Relevante Player mit Fokus im stationären Fashionhandel
Trotz der zunehmenden Onlineverlagerung bleibt der stationäre Fashionhandel ein stabiler Bestandteil des Schweizer Markts. Die Auswahl der nachfolgenden Anbieter basiert auf ihrer stationären Marktrelevanz – insbesondere gemessen an der Anzahl Filialen. Viele verfügen über eine starke lokale Verankerung – darunter auch H&M mit 89 Filialen, das neben seiner digitalen Expansion weiterhin fest im stationären Geschäft positioniert ist. Zahlreiche Anbieter kombinieren ihre physische Präsenz zunehmend mit digitalen Angeboten, um im Wettbewerb relevant zu bleiben.
Chicorée ist mit über 180 Filialen im stationären Handel stark vertreten und spricht eine junge, preisbewusste Zielgruppe an. Mit der Übergabe der CEO-Rolle von Jürg Weber an die jüngere Generation wurde die digitale Präsenz ausgebaut – etwa durch eine App, VIP-Programme und einen Newsletter. Künftig soll die digitale Strategie weiter gestärkt und neue Online-Kanäle sollen erschlossen werden.

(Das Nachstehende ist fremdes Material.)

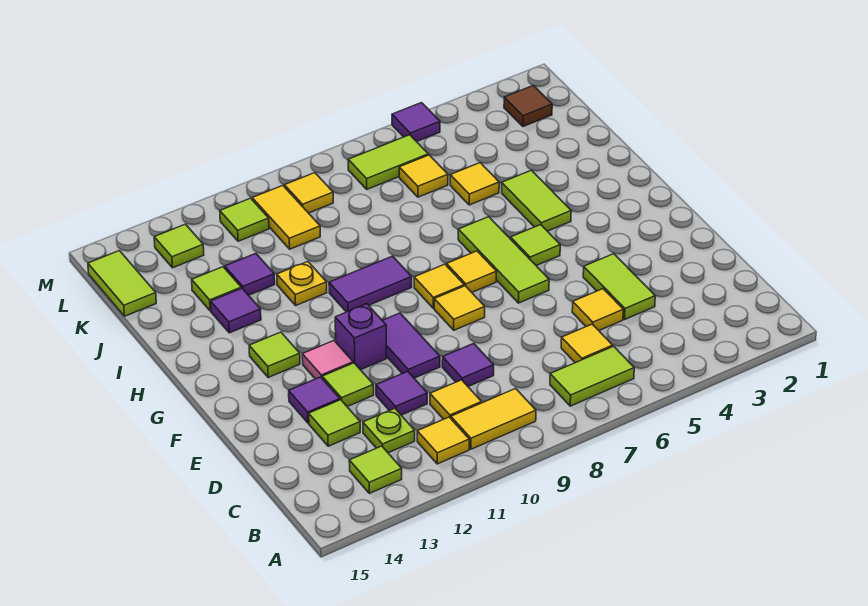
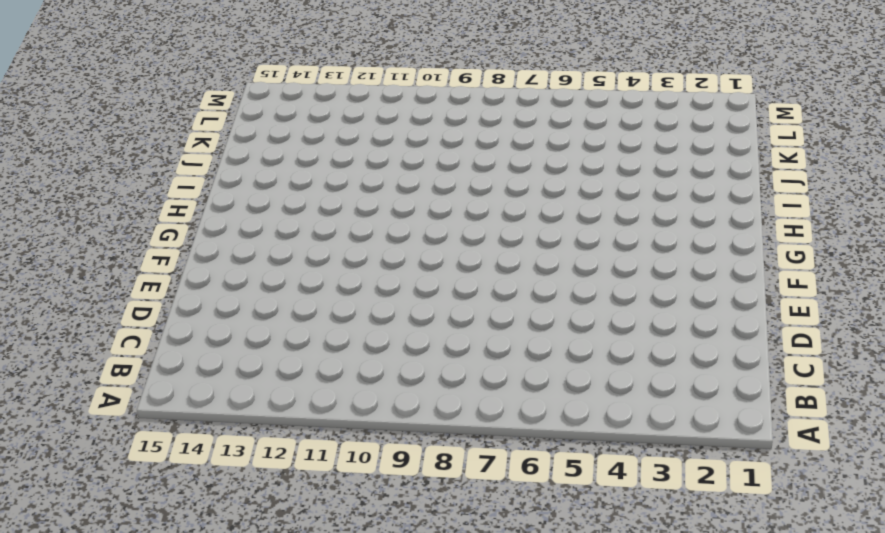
none -> lime 1x2 tile [550,346,634,406]
none -> yellow 1x2 tile [451,389,536,449]
none -> yellow 1x1 tile [417,417,469,464]
none -> lime 1x1 tile [349,446,402,493]

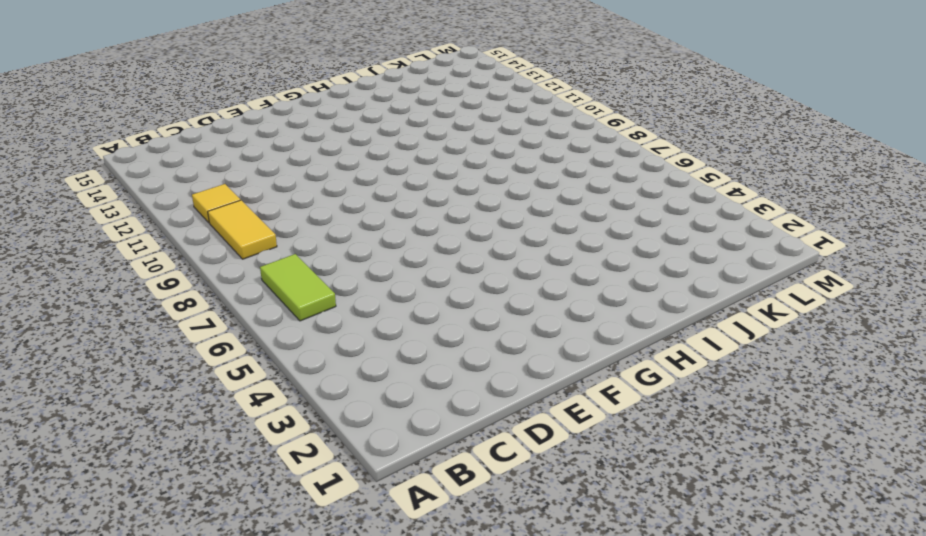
none -> lime 1x1 tile [349,446,402,493]
none -> yellow 1x1 tile [561,324,613,363]
none -> yellow 1x1 tile [430,380,482,419]
none -> lime 1x1 plate [363,408,415,453]

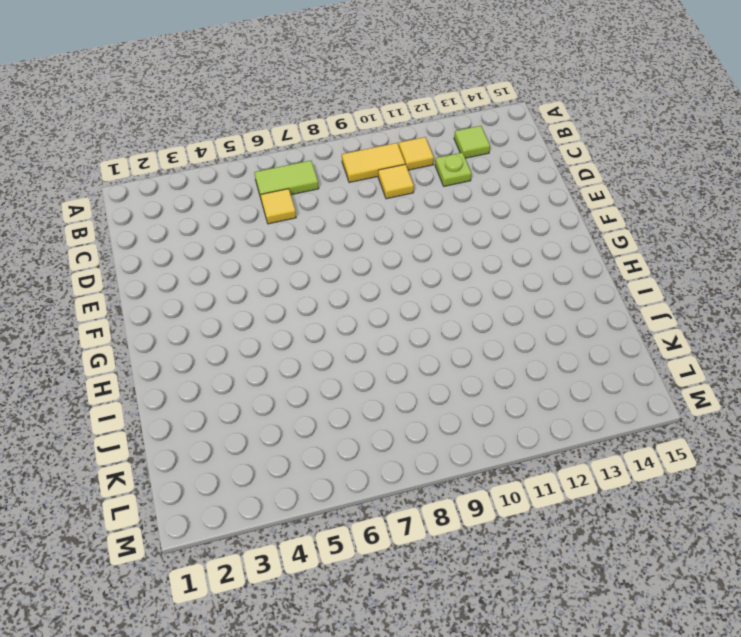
none -> lime 1x2 tile [583,254,655,319]
none -> yellow 1x1 tile [572,289,623,330]
none -> purple 1x1 tile [442,343,494,386]
none -> purple 1x1 tile [376,371,427,415]

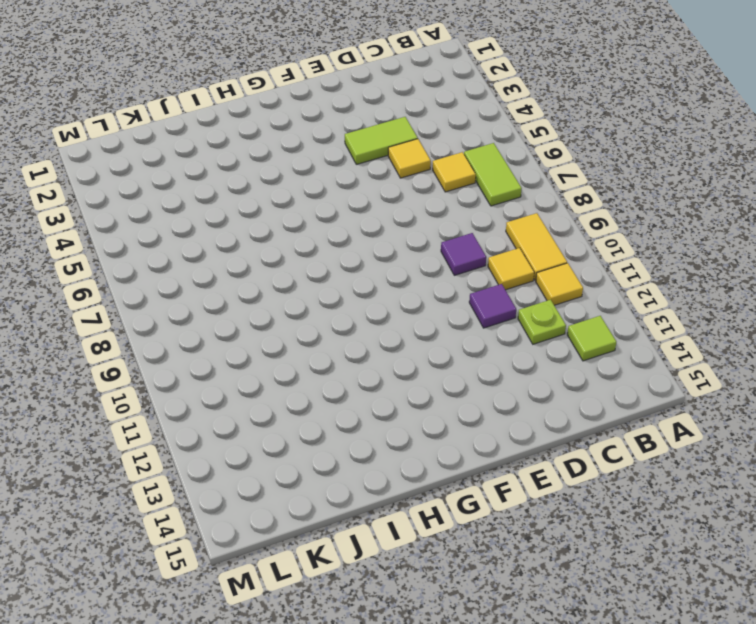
none -> lime 1x1 tile [309,400,360,446]
none -> purple 1x2 tile [382,313,440,378]
none -> lime 1x1 tile [322,363,374,406]
none -> purple 1x1 tile [289,377,340,423]

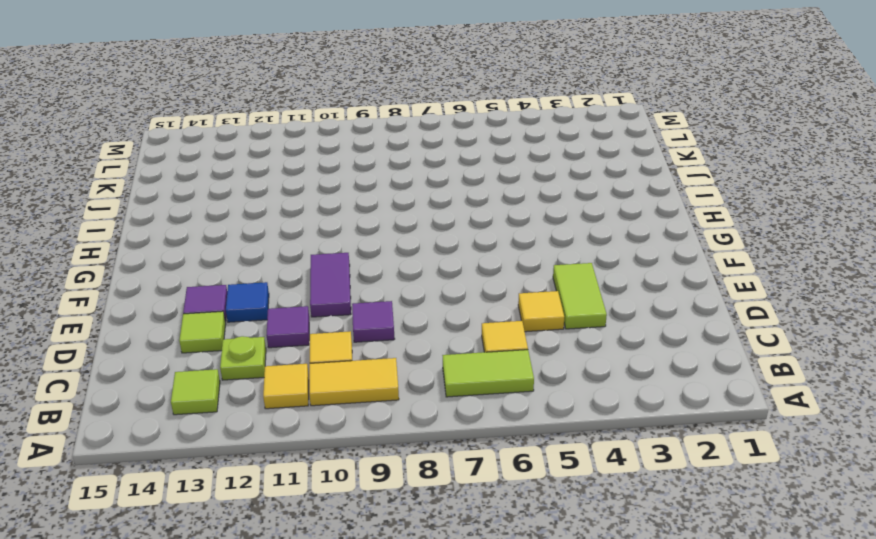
blue 1x1 tile [226,282,269,322] -> lime 1x1 tile [322,363,374,406]
none -> lime 1x3 tile [458,217,549,303]
none -> yellow 1x1 tile [434,286,485,330]
none -> purple 1x1 brick [335,304,387,370]
none -> pink 1x1 tile [302,341,353,379]

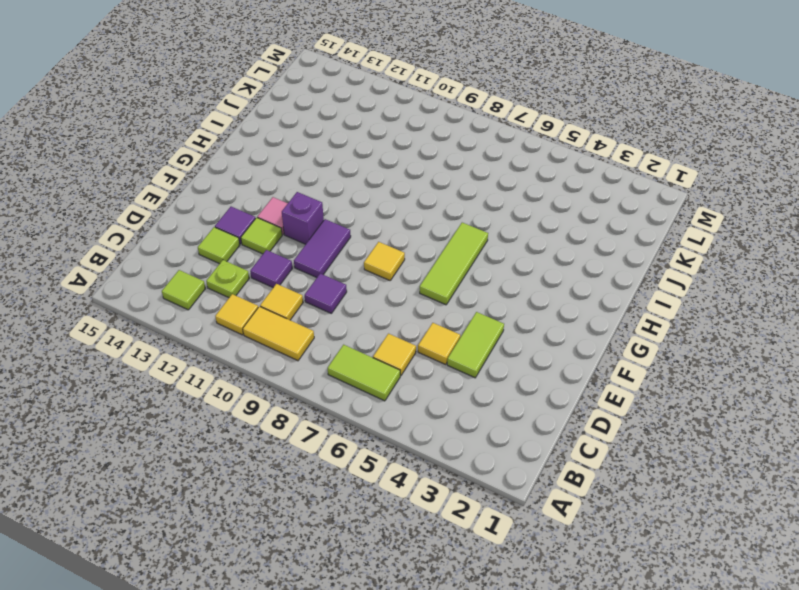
none -> lime 1x1 tile [511,225,560,265]
none -> yellow 1x1 tile [447,251,497,292]
none -> yellow 1x1 tile [414,264,464,308]
none -> lime 1x1 tile [249,332,300,377]

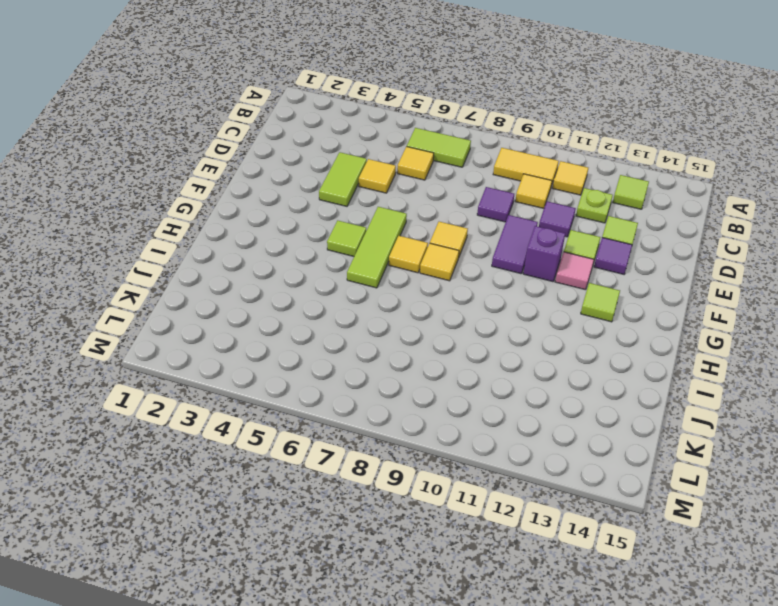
none -> lime 1x2 tile [502,170,571,231]
none -> purple 1x2 tile [329,256,412,312]
none -> yellow 1x1 plate [277,262,327,305]
none -> purple 1x1 tile [211,288,261,333]

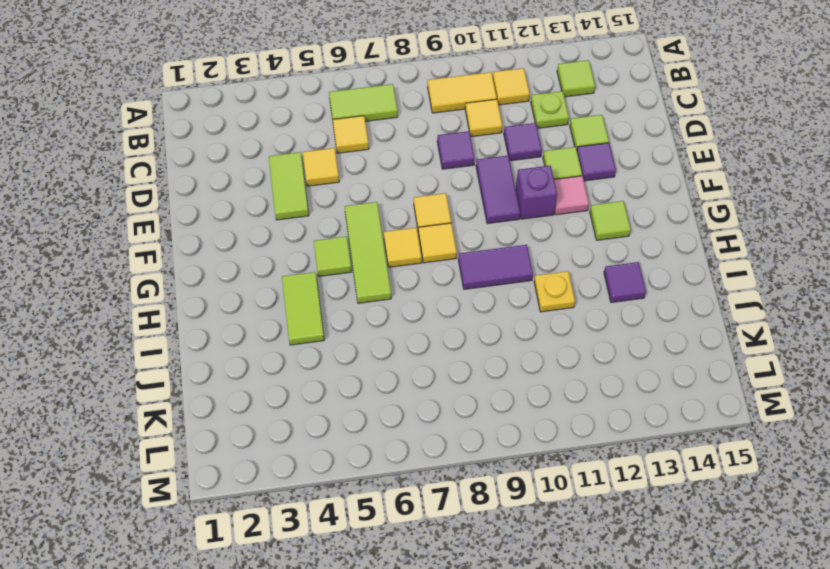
none -> yellow 1x1 tile [450,163,499,205]
none -> purple 1x1 tile [225,254,275,295]
none -> lime 1x1 tile [192,267,241,311]
none -> yellow 1x1 tile [399,155,448,197]

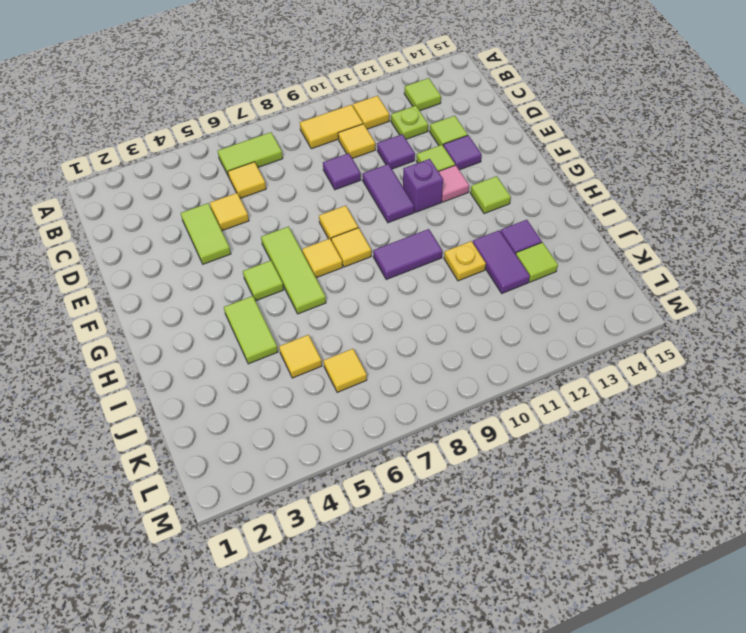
purple 1x2 tile [473,230,530,293] -> purple 1x1 tile [225,254,275,295]
none -> yellow 1x2 tile [252,186,320,249]
none -> lime 1x2 tile [88,251,156,316]
none -> brown 1x1 tile [504,85,552,126]
none -> lime 1x2 tile [348,135,428,189]

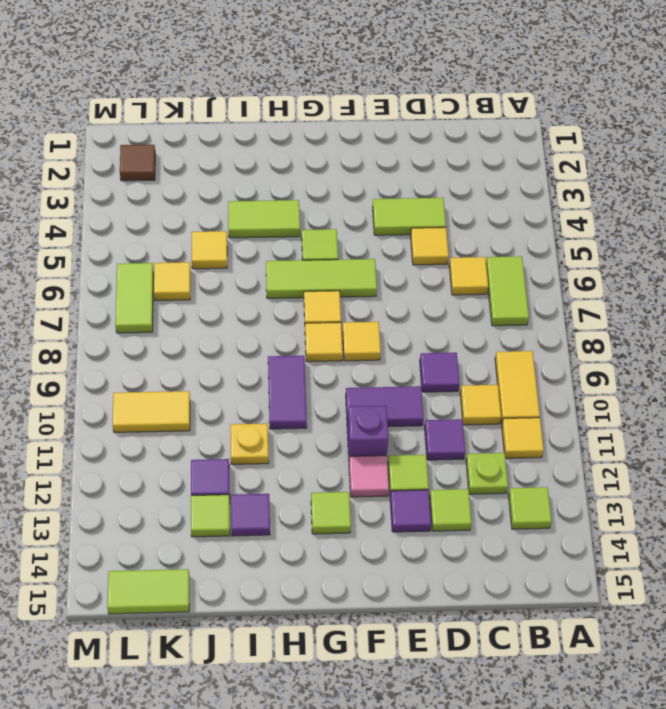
none -> yellow 1x1 tile [284,173,333,213]
none -> lime 1x1 tile [220,198,269,241]
none -> lime 1x1 tile [154,224,204,268]
none -> purple 1x1 tile [392,103,440,142]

C&A Schweiz gehört mit 94 Filialen zu den grössten stationären Anbietern der Schweiz. Das Unternehmen verfolgt eine klare Digitalstrategie mit Click & Collect im Onlineverkauf.
Blackout betreibt 87 Filialen und richtet sich an ein jüngeres, trendbewusstes Publikum. Trotz der starken stationären Verankerung hat das Unternehmen seine digitale Präsenz in den letzten Jahren deutlich ausgebaut, unter anderem mit einem mehrsprachigen Onlineshop, ergänzt durch ein „Ship-from-Store“-System, bei dem online bestellte Artikel direkt aus Filialen versendet werden. Zusätzlich bietet die Blackout App ein integriertes Bonusprogramm mit digitalen Kundenkartenfunktionen. Dennoch bleibt der stationäre Handel weiterhin der zentrale Vertriebskanal.
Fazit
Der Schweizer Fashionmarkt befindet sich im Wandel. Der Gesamtumsatz geht zurück, und auch die Onlineumsätze sinken. Zalando bleibt auch in diesem Jahr an der Spitze des Marktes. Gleichzeitig gewinnen chinesische Plattformen zunehmend an Nutzer*innen – vor allem durch aggressive Preisstrategien und hohe Reichweite.
Der Trend zu günstiger Mode und verändertes Konsumverhalten, insbesondere bei jungen und preisbewussten Zielgruppen, verstärken diesen Wandel. In punkto Nachhaltigkeit hinkt der Schweizer Secondhand-Fashion-Onlinehandel seinen Nachbarländern hinterher. Im rückläufigen Markt sticht Best Secret mit stark steigenden Umsätzen sichtlich hervor.